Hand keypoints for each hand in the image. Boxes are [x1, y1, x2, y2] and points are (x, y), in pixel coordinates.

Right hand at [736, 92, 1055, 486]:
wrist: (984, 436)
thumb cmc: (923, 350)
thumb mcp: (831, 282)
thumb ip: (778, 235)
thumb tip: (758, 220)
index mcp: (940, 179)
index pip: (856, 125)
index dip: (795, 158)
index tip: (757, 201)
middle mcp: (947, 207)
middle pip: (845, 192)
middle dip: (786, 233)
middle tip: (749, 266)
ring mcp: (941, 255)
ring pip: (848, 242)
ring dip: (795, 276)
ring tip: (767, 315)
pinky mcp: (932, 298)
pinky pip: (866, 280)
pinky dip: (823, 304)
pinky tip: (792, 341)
=======
Return every line of the data unchanged.

Hand keypoints for each hand in the image. Boxes are [x1, y1, x2, y2] and points are (x, y), in pixel coordinates.

Right hand at [736, 92, 1055, 486]:
wrist: (984, 436)
thumb cmc: (923, 350)
thumb mcp: (831, 282)
thumb ip: (778, 235)
thumb tip: (758, 220)
index mcp: (940, 179)
index pip: (856, 125)
index dip: (795, 158)
index tip: (757, 201)
middle mcp: (947, 207)
middle pip: (845, 192)
middle dip: (786, 233)
middle tip: (749, 266)
ring mcp: (941, 255)
ring pip: (848, 242)
ring dip: (795, 276)
ring tip: (767, 315)
pinky mcp: (932, 298)
pinky pip: (866, 280)
pinky dip: (823, 304)
pinky tip: (792, 341)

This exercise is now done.